WHO acknowledges Swachh Bharat mission, says it could help avert over 3 lakh deaths


Acknowledging the Swachh Bharat Mission, World Health Organisation on Saturday said that if India remains committed to achieving 100 per cent coverage in terms of safe sanitation services by October 2019, as many as 3,00,000 deaths caused due to diarrheal disease and protein-energy malnutrition (PEM) since the country launched the initiative in 2014 can be averted.

According to the results tabulated from a WHO modelling study on the health impact of the Swachh Bharat Mission-Gramin (SBM-G) outline, India’s accelerated coverage of safe sanitation services and its determination to end open defecation will have a substantial effect on the burden of diarrheal disease and PEM by reducing mortality and accumulative Disability Adjusted Life Years (DALYs) – the sum of the years of life lost due to premature mortality and years lost due to disability or ill-health. As per calculations, if all sanitation services are used, the initiative could result in over 14 million more years of healthy life in the period measured, with the benefits accruing yearly thereafter.

WHO further noted that India’s commitment and progress towards the outcomes are reflected in the fact that household sanitation coverage has dramatically increased from an estimated two per cent per year before the initiative to more than 13 per cent annually between 2016 and 2018.

Acknowledging measures taken in collaboration with the Centre to scale up access to sanitation services and to utilise resources more efficiently to reach those under threat of being excluded, the WHO said India’s pursual of South-East Asia’s Flagship Priorities and the Sustainable Development Goals, will oblige countries to ensure access to safe water and sanitation for all, and commended India for the commitment.
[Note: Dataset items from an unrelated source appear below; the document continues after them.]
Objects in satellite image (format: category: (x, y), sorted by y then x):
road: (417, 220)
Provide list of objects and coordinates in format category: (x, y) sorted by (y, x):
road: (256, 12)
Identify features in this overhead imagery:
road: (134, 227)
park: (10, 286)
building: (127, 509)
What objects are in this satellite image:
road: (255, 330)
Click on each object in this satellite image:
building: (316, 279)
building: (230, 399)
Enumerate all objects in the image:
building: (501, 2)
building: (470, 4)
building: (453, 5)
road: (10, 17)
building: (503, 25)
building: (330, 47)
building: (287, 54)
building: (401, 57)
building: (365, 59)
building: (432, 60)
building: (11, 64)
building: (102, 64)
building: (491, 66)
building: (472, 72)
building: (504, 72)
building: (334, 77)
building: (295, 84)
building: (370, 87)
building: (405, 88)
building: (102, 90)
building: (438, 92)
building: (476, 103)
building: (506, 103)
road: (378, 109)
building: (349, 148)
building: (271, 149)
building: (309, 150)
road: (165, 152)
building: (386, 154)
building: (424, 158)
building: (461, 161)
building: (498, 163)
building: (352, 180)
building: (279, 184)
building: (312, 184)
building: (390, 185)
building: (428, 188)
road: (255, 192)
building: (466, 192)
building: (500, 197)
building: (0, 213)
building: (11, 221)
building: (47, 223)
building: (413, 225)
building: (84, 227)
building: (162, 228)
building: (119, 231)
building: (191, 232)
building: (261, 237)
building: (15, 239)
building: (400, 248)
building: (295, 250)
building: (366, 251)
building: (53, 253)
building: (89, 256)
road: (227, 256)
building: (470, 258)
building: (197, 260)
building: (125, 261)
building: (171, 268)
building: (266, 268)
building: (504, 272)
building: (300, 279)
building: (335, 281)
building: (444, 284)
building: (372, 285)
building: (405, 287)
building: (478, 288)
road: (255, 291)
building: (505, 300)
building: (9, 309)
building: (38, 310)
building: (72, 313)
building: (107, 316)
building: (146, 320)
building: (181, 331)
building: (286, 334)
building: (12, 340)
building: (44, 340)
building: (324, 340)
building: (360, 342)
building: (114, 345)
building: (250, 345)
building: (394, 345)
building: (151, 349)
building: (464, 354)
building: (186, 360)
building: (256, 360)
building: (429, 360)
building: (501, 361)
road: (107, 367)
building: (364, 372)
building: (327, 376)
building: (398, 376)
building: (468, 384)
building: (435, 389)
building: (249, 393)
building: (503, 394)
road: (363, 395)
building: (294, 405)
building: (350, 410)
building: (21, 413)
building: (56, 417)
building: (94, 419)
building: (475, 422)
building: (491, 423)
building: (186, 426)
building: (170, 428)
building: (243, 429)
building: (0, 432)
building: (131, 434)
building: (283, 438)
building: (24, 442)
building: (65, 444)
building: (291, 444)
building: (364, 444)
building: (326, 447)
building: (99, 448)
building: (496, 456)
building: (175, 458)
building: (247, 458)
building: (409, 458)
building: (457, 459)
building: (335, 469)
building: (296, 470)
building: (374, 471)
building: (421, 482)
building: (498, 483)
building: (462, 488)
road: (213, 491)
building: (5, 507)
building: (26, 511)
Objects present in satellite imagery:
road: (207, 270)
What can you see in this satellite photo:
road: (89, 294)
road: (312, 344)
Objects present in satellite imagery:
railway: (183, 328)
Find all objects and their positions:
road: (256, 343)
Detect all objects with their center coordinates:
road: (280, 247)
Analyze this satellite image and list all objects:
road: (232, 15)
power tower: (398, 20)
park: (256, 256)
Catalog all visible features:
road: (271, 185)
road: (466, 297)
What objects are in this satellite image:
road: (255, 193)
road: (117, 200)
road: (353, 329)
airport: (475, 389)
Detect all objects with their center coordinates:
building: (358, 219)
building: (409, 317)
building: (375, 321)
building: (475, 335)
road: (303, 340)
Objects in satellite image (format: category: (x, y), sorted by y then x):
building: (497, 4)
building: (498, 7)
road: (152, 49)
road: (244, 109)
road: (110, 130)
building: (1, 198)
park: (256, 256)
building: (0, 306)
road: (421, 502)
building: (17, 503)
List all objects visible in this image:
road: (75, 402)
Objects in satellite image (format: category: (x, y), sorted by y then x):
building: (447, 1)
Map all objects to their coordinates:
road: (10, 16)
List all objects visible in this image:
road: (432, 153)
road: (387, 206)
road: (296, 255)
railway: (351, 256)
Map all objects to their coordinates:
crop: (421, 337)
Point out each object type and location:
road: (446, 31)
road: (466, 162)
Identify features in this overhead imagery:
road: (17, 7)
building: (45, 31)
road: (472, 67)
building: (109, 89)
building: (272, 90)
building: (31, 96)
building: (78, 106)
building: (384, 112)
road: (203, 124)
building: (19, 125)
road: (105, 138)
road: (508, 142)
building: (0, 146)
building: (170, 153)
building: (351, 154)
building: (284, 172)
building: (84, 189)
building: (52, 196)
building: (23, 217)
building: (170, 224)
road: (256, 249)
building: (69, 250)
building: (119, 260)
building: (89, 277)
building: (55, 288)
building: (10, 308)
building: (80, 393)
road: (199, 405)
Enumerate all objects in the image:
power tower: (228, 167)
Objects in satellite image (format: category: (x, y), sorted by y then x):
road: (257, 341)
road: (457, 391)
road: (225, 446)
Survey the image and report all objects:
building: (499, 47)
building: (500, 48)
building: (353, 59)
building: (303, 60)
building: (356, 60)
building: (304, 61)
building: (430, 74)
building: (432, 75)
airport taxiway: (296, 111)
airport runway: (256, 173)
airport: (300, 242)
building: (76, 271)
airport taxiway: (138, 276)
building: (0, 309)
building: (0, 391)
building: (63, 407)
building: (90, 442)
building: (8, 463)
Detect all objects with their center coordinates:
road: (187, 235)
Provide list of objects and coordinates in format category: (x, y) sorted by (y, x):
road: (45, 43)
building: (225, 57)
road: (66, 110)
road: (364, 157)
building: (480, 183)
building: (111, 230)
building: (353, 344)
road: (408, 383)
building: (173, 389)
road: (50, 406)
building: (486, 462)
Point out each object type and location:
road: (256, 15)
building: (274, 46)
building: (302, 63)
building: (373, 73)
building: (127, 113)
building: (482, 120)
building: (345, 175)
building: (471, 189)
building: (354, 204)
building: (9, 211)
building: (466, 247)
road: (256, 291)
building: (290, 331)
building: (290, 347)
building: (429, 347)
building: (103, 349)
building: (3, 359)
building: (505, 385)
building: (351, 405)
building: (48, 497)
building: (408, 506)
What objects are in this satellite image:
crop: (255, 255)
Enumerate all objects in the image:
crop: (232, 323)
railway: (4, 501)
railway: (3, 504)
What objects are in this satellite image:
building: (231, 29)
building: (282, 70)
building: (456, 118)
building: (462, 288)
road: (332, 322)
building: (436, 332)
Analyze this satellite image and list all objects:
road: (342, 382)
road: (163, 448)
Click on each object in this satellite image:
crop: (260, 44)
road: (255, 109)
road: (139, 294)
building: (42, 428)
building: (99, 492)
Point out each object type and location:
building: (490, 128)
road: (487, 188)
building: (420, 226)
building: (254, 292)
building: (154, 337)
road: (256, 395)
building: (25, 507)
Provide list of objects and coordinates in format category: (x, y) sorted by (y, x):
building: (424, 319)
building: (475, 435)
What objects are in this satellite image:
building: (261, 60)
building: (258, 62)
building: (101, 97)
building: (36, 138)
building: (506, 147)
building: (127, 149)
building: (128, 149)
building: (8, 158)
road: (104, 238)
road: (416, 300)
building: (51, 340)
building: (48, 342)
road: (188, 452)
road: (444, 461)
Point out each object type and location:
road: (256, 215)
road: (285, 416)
The broader health impact of India’s commitment to accelerated sanitation coverage, the WHO said, are likely to be significant. This includes improved overall nutritional status and reduced incidence of infectious diseases such as neglected tropical diseases and acute respiratory infections, as well as vector-borne diseases.

WHO’s South-East Asia Region comprises the following 11 Member States: Bangladesh, Bhutan, Democratic People’s Republic of Korea, India, Indonesia, Maldives, Myanmar, Nepal, Sri Lanka, Thailand and Timor-Leste.